Originally posted by paraphi
Working from memory... There were two earlier proposed 13th Amendments. One looked at the revocation of citizenship and accepting foreign honours and this failed to be accepted by the Southern States. The other related to accepting slavery in order to appease the Southern States but was clearly not adopted.
Is this conspiratorial. What’s the issue?
Regards
Originally posted by mryanbrown
The original 13th amendment was not a proposal. It was ratified in congress and acquired the proper amount of votes.
Originally posted by mryanbrown
Whereas the 13th amendment pertaining to involuntary servitude did not receive the proper amount of votes necessary for ratification, hence it is not actually law.

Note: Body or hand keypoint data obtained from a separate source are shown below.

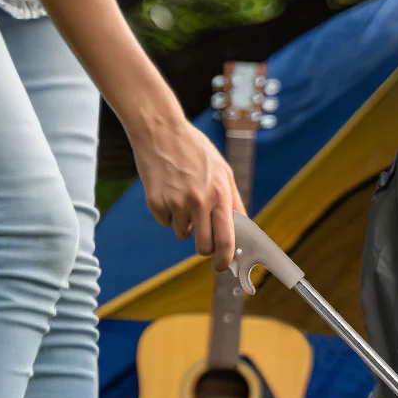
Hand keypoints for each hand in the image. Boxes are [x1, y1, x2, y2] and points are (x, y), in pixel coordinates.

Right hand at [132, 116, 242, 268]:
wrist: (161, 131)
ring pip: (183, 234)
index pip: (226, 238)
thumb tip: (242, 229)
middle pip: (203, 246)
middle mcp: (199, 201)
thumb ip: (233, 201)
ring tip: (184, 196)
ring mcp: (175, 202)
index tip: (223, 266)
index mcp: (220, 193)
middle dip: (204, 248)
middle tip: (203, 238)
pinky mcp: (155, 202)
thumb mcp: (223, 171)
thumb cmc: (196, 151)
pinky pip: (166, 222)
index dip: (225, 258)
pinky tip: (169, 190)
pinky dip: (168, 213)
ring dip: (185, 224)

It was forced by the federalists.
In a proclamation of Secretary of State William Henry Seward, dated December 18, 1865, it was declared to have been ratified by the legislatures of twenty-seven of the then thirty-six states.

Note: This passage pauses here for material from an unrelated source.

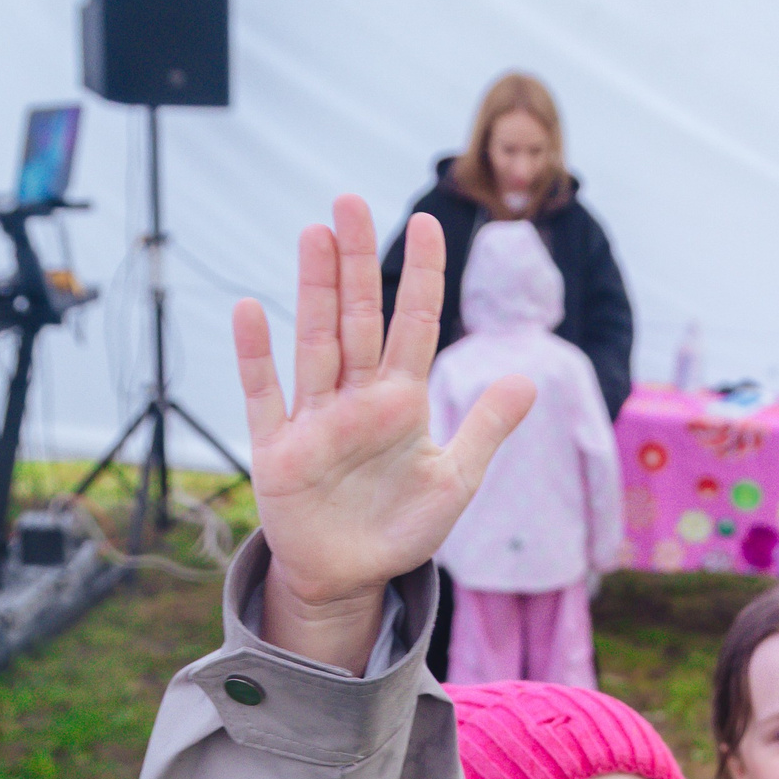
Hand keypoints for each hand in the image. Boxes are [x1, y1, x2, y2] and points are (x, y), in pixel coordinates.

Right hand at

Shortly thereafter, The TONA Research Committee received images from a high school principal who had located an 1818 Digest of the Territorial Laws of Missouri in the Missouri Supreme Court Library, Jefferson City, MO ... The Organic act for Missouri Territory, of June 4,1812, separating Missouri Territory from Louisiana, became effective December 7, 1812. These images with those of 1816 Massachusetts and 1818 Pennsylvania indicate that the 13th Amendment was ratified prior to 1819
"In the edition of the Laws of the U.S. before referred to, there is an amendment printed as article 13, prohibiting citizens from accepting titles of nobility or honor, or presents, offices, &c. from foreign nations. But, by a message of the president of the United States of the 4th of February, 1818, in answer to a resolution of the house of representatives, it appears that this amendment had been ratified only by 12 states, and therefore had not been adopted. See Vol. IV of the printed papers of the 1st session of the 15th congress, No. 76." In 1854, a similar note appeared in the Oregon Statutes. Both notes refer to the Laws of the United States, 1st vol. p. 73 (or 74).